I do know a little something about the Near East and its environs. I had read many books about the Great Game and even the marvelous King Amanullah before the Soviet invasion of Afghanistan on Christmas Day 1979. I could recite dialogues between the Emir of Najran and his vizier from 1934 four decades before the current war in Yemen began. OK, so I am bit odd—what of it, bub? The point is that I have witnessed in my life many drive-by journalists return from brief sojourns in the telegenic Near East and pose as experts that they decidedly were not.
Now, there is nothing very wrong with the one-eyed leading the blind, except when the one-eyed are leading the blind over a cliff—are, in other words, misleading them. I have witnessed not the good, the bad, and the ugly in this regard, but rather the ugly, the uglier, and the ugliest—a little like Singaporean weather, now that I think about it. I have therefore sworn on an odiferous harvest of durian that I would never pose as an expert on Southeast Asia, or even on Singapore. At best I am a one-eyed guide leading you, the blind, not over a cliff—there are none here anyway—but rather toward a toothsome hawkers paradise like the one you saw in Crazy Rich Asians. I have zero intention of claiming more than that, and zero intention of learning Malay, Tamil, or the main Chinese dialects here that include Hakka, Hokkien, Teochew, Hainanese, and Cantonese. So, upfront disclaimer: I am not and never will be a true expert on Singapore.

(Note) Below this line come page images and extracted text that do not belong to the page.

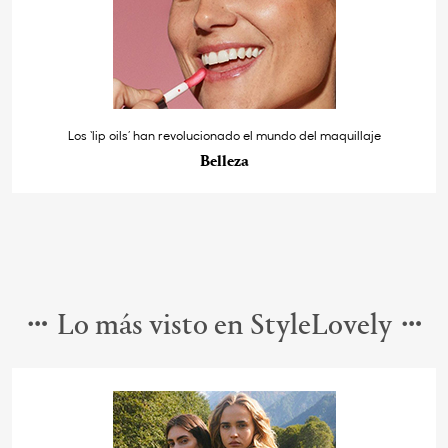
Los ‘lip oils’ han revolucionado el mundo del maquillaje
Belleza
Lo más visto en StyleLovely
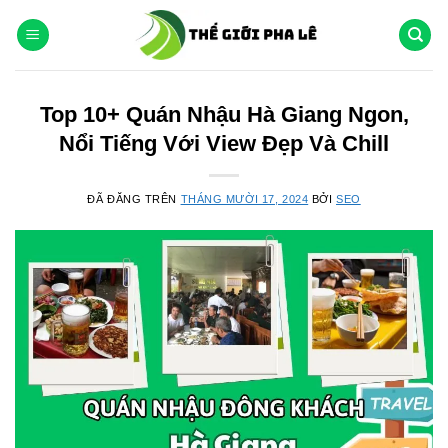
Chuyển
đến
nội
dung
Top 10+ Quán Nhậu Hà Giang Ngon,
Nổi Tiếng Với View Đẹp Và Chill
ĐÃ ĐĂNG TRÊN
THÁNG MƯỜI 17, 2024
BỞI
SEO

The second aspect of my caveat concerns method. Whenever I find myself in a place I know little about, I resort to a combination of history and anthropology to get my bearings. I want to know what has been, and I want to know about culture and social structure that still are. So I ask, for example, about what parents, grandparents, aunts, and uncles tell their precious children at bedtime. Do they read stories to them from outside their culture, or do they tell stories to them from deep within their hearts and souls? It’s a big difference, defined largely by eye contact, between reading and telling stories to children. If the latter especially, what are they? Tell me the stories, please.

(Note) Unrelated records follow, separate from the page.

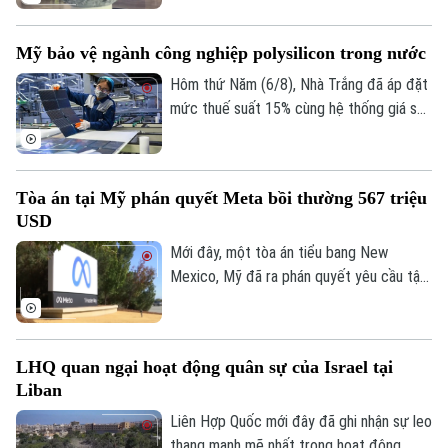
đã hoàn thành bản đồ địa chất cập nhật
toàn bộ bề mặt Mặt Trăng với tỷ lệ 1:5
Mỹ bảo vệ ngành công nghiệp polysilicon trong nước
triệu. Đây được xem là bước tiến khoa
học quan trọng giúp viết lại lịch sử địa
Hôm thứ Năm (6/8), Nhà Trắng đã áp đặt
chất của thiên thể này dựa trên những dữ
mức thuế suất 15% cùng hệ thống giá sàn
liệu nghiên cứu tiên tiến nhất.
mới đối với các sản phẩm làm từ
polysilicon – loại nguyên liệu thô then
chốt cho ngành bán dẫn và sản xuất tấm
Tòa án tại Mỹ phán quyết Meta bồi thường 567 triệu
pin năng lượng mặt trời.
USD
Mới đây, một tòa án tiểu bang New
Mexico, Mỹ đã ra phán quyết yêu cầu tập
đoàn Meta bồi thường 567 triệu USD và
thay đổi phương thức vận hành các nền
tảng mạng xã hội đối với người dùng trẻ
LHQ quan ngại hoạt động quân sự của Israel tại
tuổi, sau khi xác định công ty này chịu
Liban
trách nhiệm gây tổn hại đến sức khỏe
tâm thần của trẻ em.
Liên Hợp Quốc mới đây đã ghi nhận sự leo
thang mạnh mẽ nhất trong hoạt động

It turns out that the latter is more the case here among Chinese, Malays, and Tamils alike, and I am looking forward to collecting many stories. I am also eager to understand the variable senses of humor here. They exist, but they are different from ours and from each other. To that purpose I quickly made tracks to visit my old acquaintance Wang Gungwu, whose office is just off the stunning orchid-laden Botanical Gardens here, and as always he enlightened me.
So if you are interested in the surface layers of Singaporean politics—for example the prospects of the new party just formed by the 79-year old Tan Cheng Bock, who has invited the membership of the disgruntled brother of the current Prime Minister, both of them sons of the late Lee Kwan Yew—yes, I can tell you all about that. It’s impossible to miss it. If you want to know about how the Port of Singapore Authority works, and how it managed to get the contract to work the port of Antwerp, sure, I can handle that, too. I toured the facility last Thursday along with a small interested party of three from the Oppenheimer Generation in South Africa. Want to know if Singapore is a democracy or a police state? That’s next up.

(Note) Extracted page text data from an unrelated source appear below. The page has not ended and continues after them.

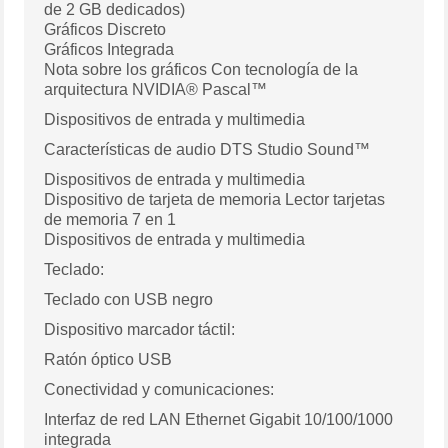
de 2 GB dedicados)
Gráficos Discreto
Gráficos Integrada
Nota sobre los gráficos Con tecnología de la
arquitectura NVIDIA® Pascal™
Dispositivos de entrada y multimedia
Características de audio DTS Studio Sound™
Dispositivos de entrada y multimedia
Dispositivo de tarjeta de memoria Lector tarjetas
de memoria 7 en 1
Dispositivos de entrada y multimedia
Teclado:
Teclado con USB negro
Dispositivo marcador táctil:
Ratón óptico USB
Conectividad y comunicaciones:
Interfaz de red LAN Ethernet Gigabit 10/100/1000
integrada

But in this, the bicentennial of Stamford Raffles coming to Singapore, those are not things I much care about. They are too easy. Singapore does not contain the same multitudes as does Walt Whitman’s America; it contains multitudes of its own, and they are remarkably capacious for such a small place whose modern history does not antedate that of America. You, innocent at home, likely have no idea because you know not the deep meaning of fish-head curry at Mustafas, or of how to eat otak-otak, or why a Taoist temple and a Buddhist temple is usually the same temple. But patience please: Bye and bye, I will give you an idea. I will convey the multitudes.